Kongre’nin Cumhuriyetçi Temsilciler Meclisi üyesi Elise Stefanik 75 yıl öncesinde McCarthy’nin üstlendiği rolü günümüzde taşımaya aday görünüyor.

Ülkesinin dünyaca ünlü üç üniversitesinin -Harvard, MIT ve UPENN’in- rektörlerini Kongre’de, McCarthy tavrıyla sorgulayan oydu.

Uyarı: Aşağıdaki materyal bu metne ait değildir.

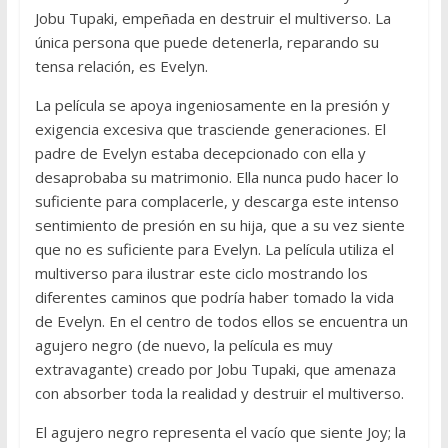
Jobu Tupaki, empeñada en destruir el multiverso. La
única persona que puede detenerla, reparando su
tensa relación, es Evelyn.
La película se apoya ingeniosamente en la presión y
exigencia excesiva que trasciende generaciones. El
padre de Evelyn estaba decepcionado con ella y
desaprobaba su matrimonio. Ella nunca pudo hacer lo
suficiente para complacerle, y descarga este intenso
sentimiento de presión en su hija, que a su vez siente
que no es suficiente para Evelyn. La película utiliza el
multiverso para ilustrar este ciclo mostrando los
diferentes caminos que podría haber tomado la vida
de Evelyn. En el centro de todos ellos se encuentra un
agujero negro (de nuevo, la película es muy
extravagante) creado por Jobu Tupaki, que amenaza
con absorber toda la realidad y destruir el multiverso.
El agujero negro representa el vacío que siente Joy; la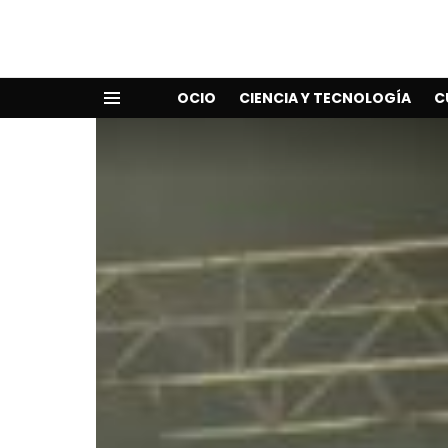
OCIO
CIENCIA Y TECNOLOGÍA
C
Menu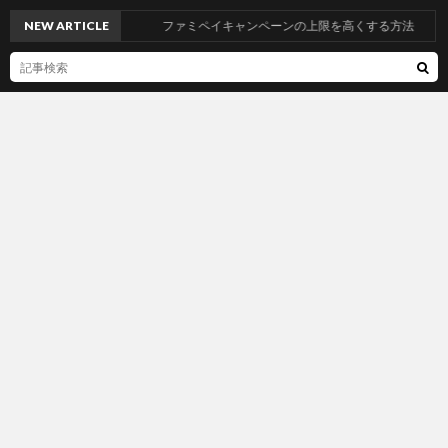
NEW ARTICLE
ファミペイキャンペーンの上限を高くする方法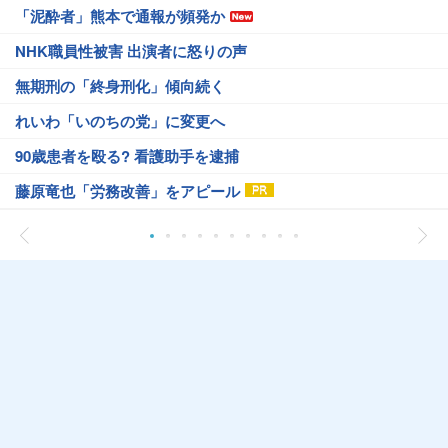
「泥酔者」熊本で通報が頻発か
NHK職員性被害 出演者に怒りの声
無期刑の「終身刑化」傾向続く
れいわ「いのちの党」に変更へ
90歳患者を殴る? 看護助手を逮捕
藤原竜也「労務改善」をアピール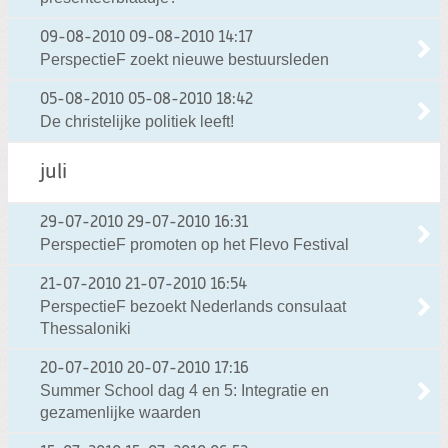
09-08-2010
09-08-2010 14:17
PerspectieF zoekt nieuwe bestuursleden
05-08-2010
05-08-2010 18:42
De christelijke politiek leeft!
juli
29-07-2010
29-07-2010 16:31
PerspectieF promoten op het Flevo Festival
21-07-2010
21-07-2010 16:54
PerspectieF bezoekt Nederlands consulaat
Thessaloniki
20-07-2010
20-07-2010 17:16
Summer School dag 4 en 5: Integratie en
gezamenlijke waarden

Karşısındaki hemcinsi rektörlere lafı uzatmadan, ‘doğru’ veya ‘yanlış’ sözcüklerinden biriyle cevaplamaları için aptalca bir soru yöneltti:

“Söyleyin bakalım, fakat tek sözcükle söyleyin, okullarınızın yerleşkelerinde Musevilere soykırım davetinde bulunulması, cezalandırılması gereken bir hata teşkil ediyor mu?”

Hadi bakalım, bu soruya Amerikan anayasası yerleşkelerde de geçerli olduğuna nazaran, rektör hanımlar ne yanıt verebilir?

Bir defa üniversitelerdeki şovlarda kimse “Yahudilere ölüm” diye bağırmadı, bağırmıyor.

“Evet” deseler, anayasanın herkese -bu ortada öğrencilere de- tanıdığı özgürlükleri, döndüklerinde kendi okulları öğrencilerine tanımamaları gerekir.

Öyle değil de “Hayır” cevabı verdikleri takdirde, Elise Stefanik“Hah hah, yakaladım, sizler birer anti-Semitik’siniz” diyecek…

Rektörler bu ve gibisi tuzak sorulara “Duruma göre” cevabını vermekle yetindiler.

Tahmin edileceği üzere, bu üçüncü çeşit yanıt da, yeniden rektörlerin aleyhine kullanıldı. Biri istifaya zorlandı.

Bizler 1950’li yıllarda Amerika’da yaşamadık, olan biteni kitaplardan ve biraz da sonradan çekilmiş, birden fazla gerçeğe uygun sinemalar ve dizilerden öğrendik.

Mesela ‘Trumbo’ filminden…

Oscar ödüllü sinemaların senaryo yazarı Dalton Trumbo HUAC Komitesi üyeleri önünde tabir vermeye çağrılan 10 Hollywood senaristinden biriydi. Trumbo beklendiği üzere davranmadığı, isim vermeyi de reddettiği için, 11 ay cezaevinde yattı ve çıkınca da işsiz kaldı. Yazdığı senaryolar -biri Oscar mükafatı de aldığı halde- oburunun ismiyle künyede yer aldı.

2015 yapımı Trumbo sineması bu olay üzerinden McCarthy periyodunun iğrençliğini anlatıyor.

Bir de ‘Guilty by Suspicion’ (Şüphe ve Ceza) sineması var.

Bu iki sineması izleyip de, ABD’de cahiliyet devri sayılabilecek yıllarda işlenen vahim cürümlere nefret duymamak elde değil.

Joe Biden ABD’si süratle o günleri andıran bir imaja bürünmek üzere.

Trump yeniden seçilmeyi başarırsa, onun partisinden Elise Stefanik, Kongre’yi tekrar anayasanın çöpe atıldığı McCarthy günlerine döndürebilir.

Netanyahu Amerika’yı Trump’a hazırlıyor.

* Bu yazı fehmikoru.com adresinden motamot alınmıştır.

YORUMLAR

s

En az 10 karakter gerekli

Gönderdiğiniz yorum moderasyon ekibi tarafından incelendikten sonra yayınlanacaktır.

Sıradaki haber:

Astsubay, trafikte tartıştığı genci tabancayla bacağından yaraladı!